*SUPPLIED MATERIAL*:
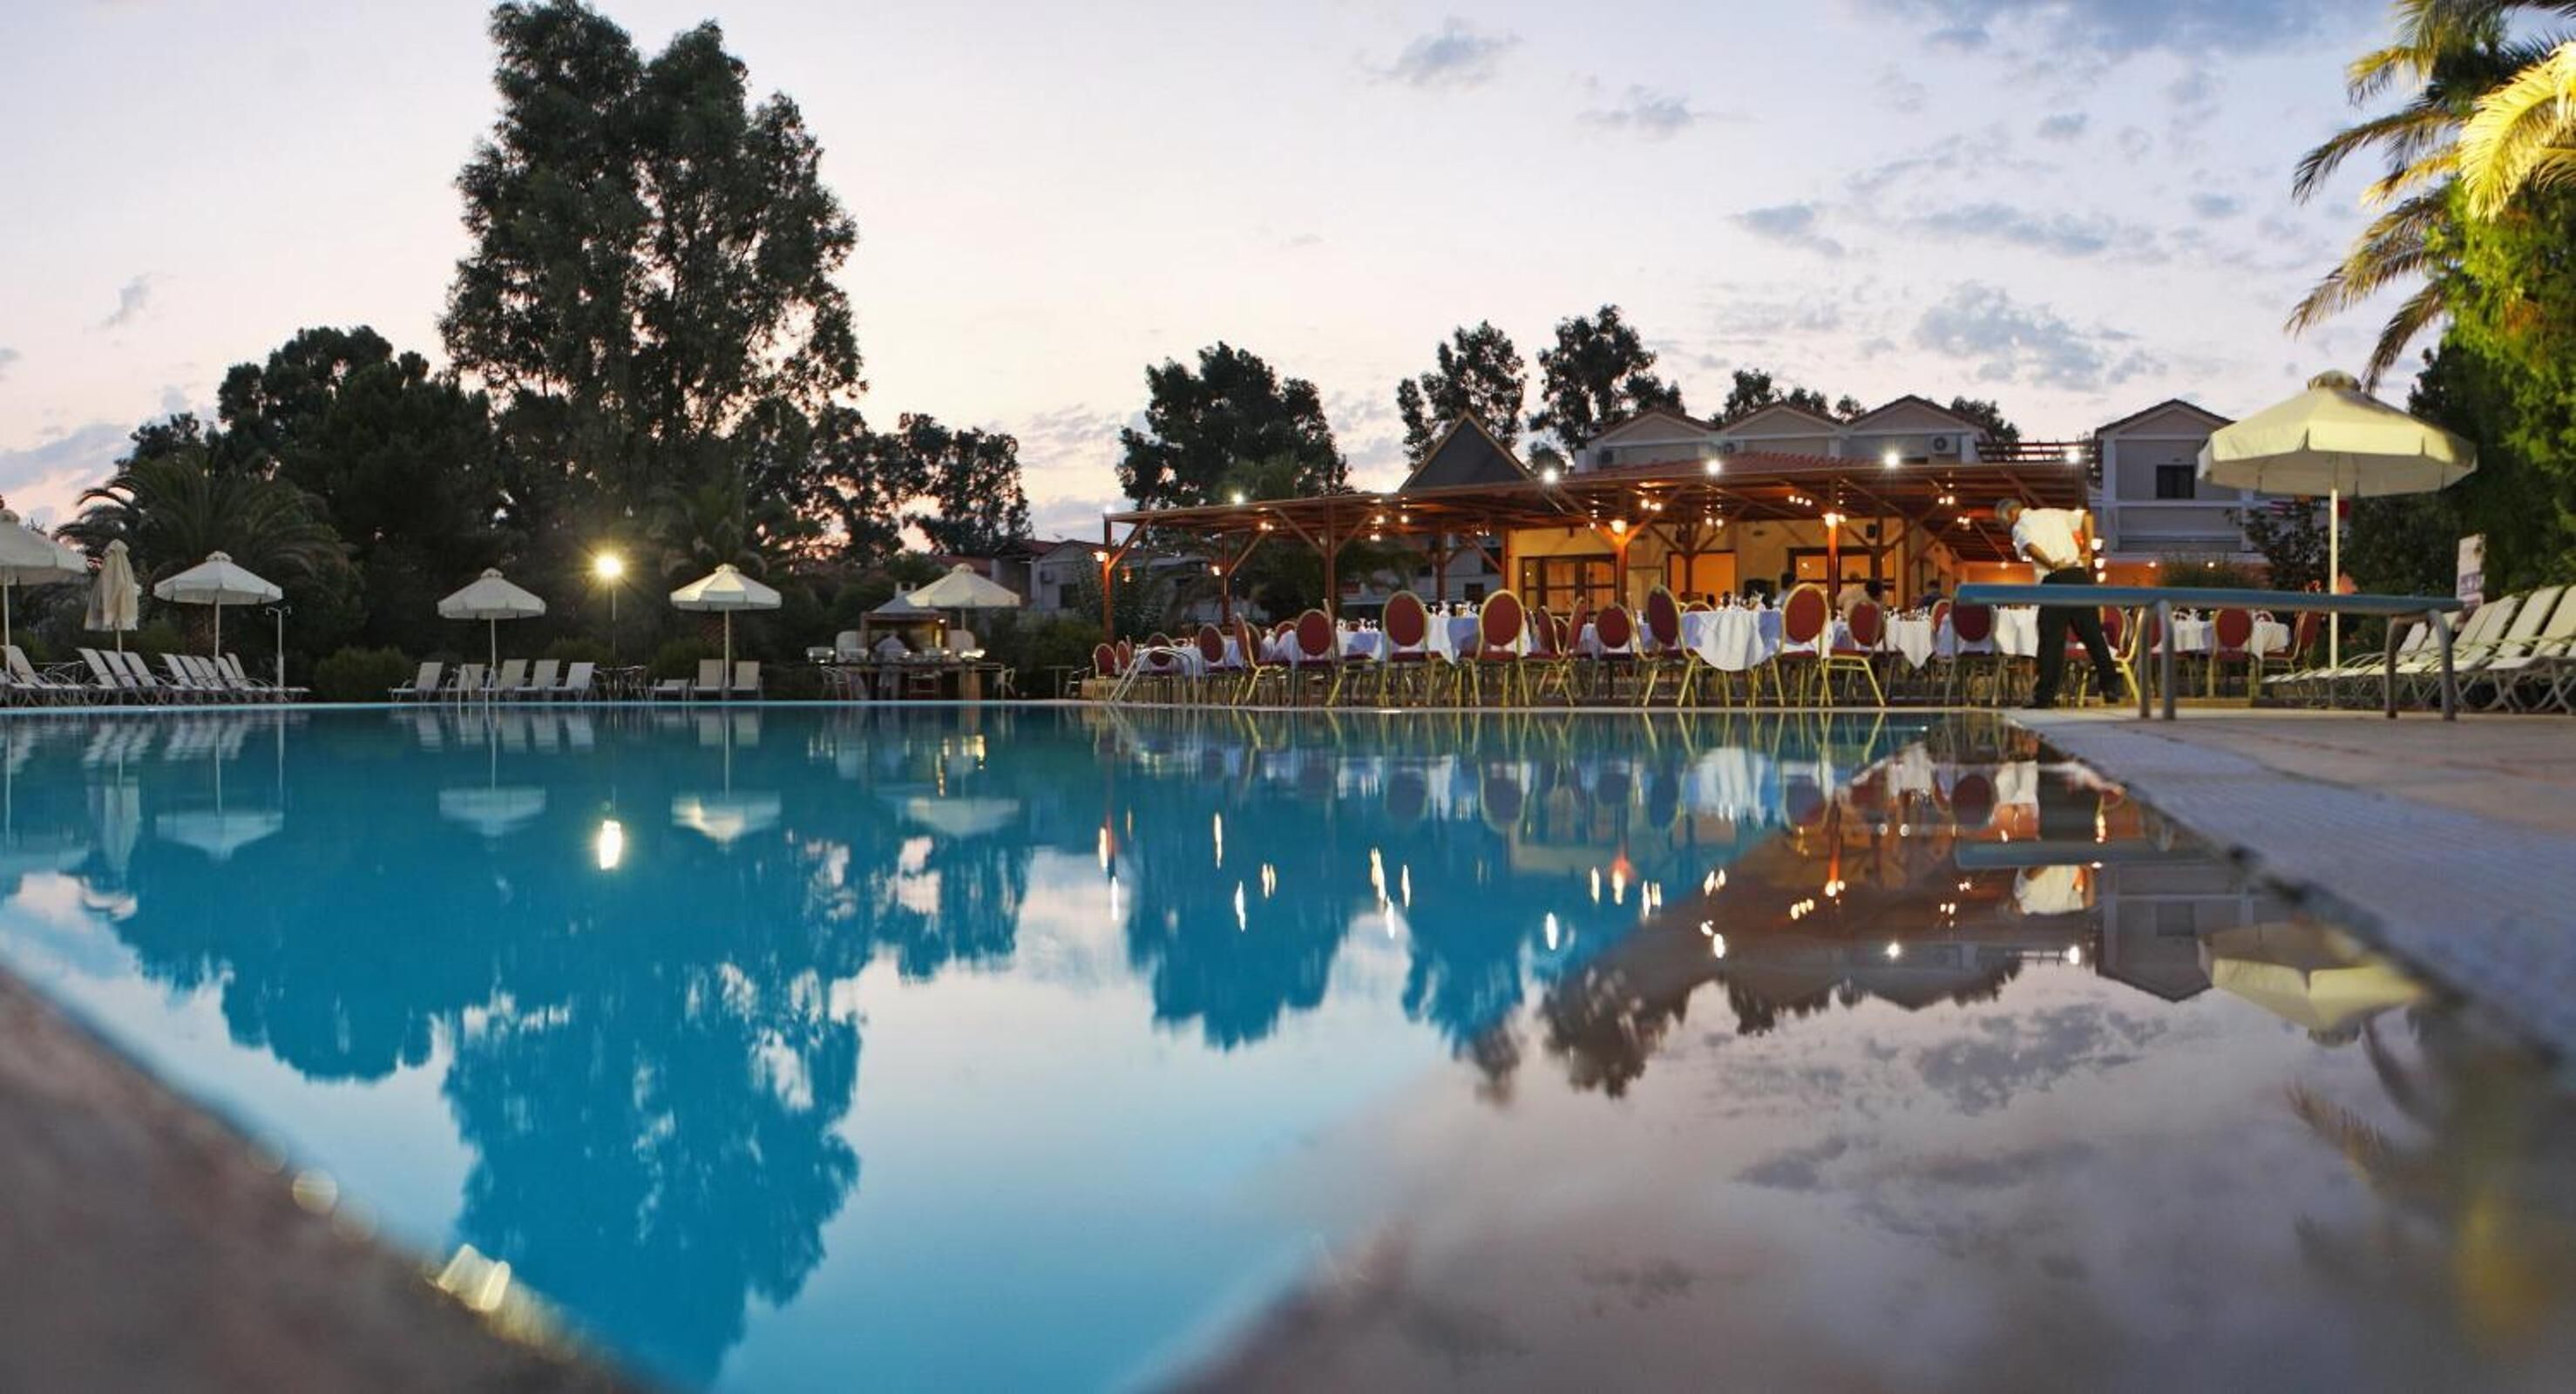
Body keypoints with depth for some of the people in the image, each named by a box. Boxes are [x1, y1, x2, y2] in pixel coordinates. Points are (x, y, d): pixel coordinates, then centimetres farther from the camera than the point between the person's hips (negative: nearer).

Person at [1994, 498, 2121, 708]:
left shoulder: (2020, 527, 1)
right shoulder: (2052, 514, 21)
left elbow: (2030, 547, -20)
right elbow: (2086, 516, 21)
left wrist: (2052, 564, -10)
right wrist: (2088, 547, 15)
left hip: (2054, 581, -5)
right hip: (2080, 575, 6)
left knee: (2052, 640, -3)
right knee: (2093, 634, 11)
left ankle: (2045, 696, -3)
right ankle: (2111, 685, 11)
...
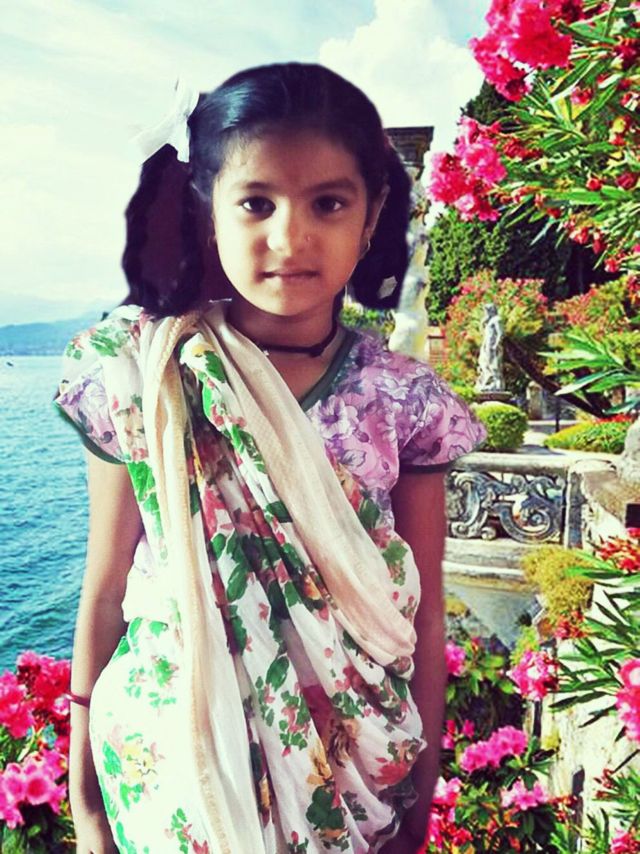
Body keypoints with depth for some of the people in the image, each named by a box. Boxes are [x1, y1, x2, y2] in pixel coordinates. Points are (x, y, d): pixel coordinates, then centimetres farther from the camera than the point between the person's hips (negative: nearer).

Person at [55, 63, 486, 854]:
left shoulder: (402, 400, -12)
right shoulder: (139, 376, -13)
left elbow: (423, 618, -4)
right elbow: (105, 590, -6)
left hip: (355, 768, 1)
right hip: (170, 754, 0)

*TASK ITEM*:
Rewrite the stretch of the records from the line containing "right elbow: (2086, 516, 21)" through the line containing "left ankle: (2045, 696, -3)", both included, as a JSON list of strings with one string per line and blank lines omitted.

*ANSWER TO THIS TASK*:
[
  "right elbow: (2086, 516, 21)",
  "left wrist: (2052, 564, -10)",
  "right wrist: (2088, 547, 15)",
  "left hip: (2054, 581, -5)",
  "right hip: (2080, 575, 6)",
  "left knee: (2052, 640, -3)",
  "right knee: (2093, 634, 11)",
  "left ankle: (2045, 696, -3)"
]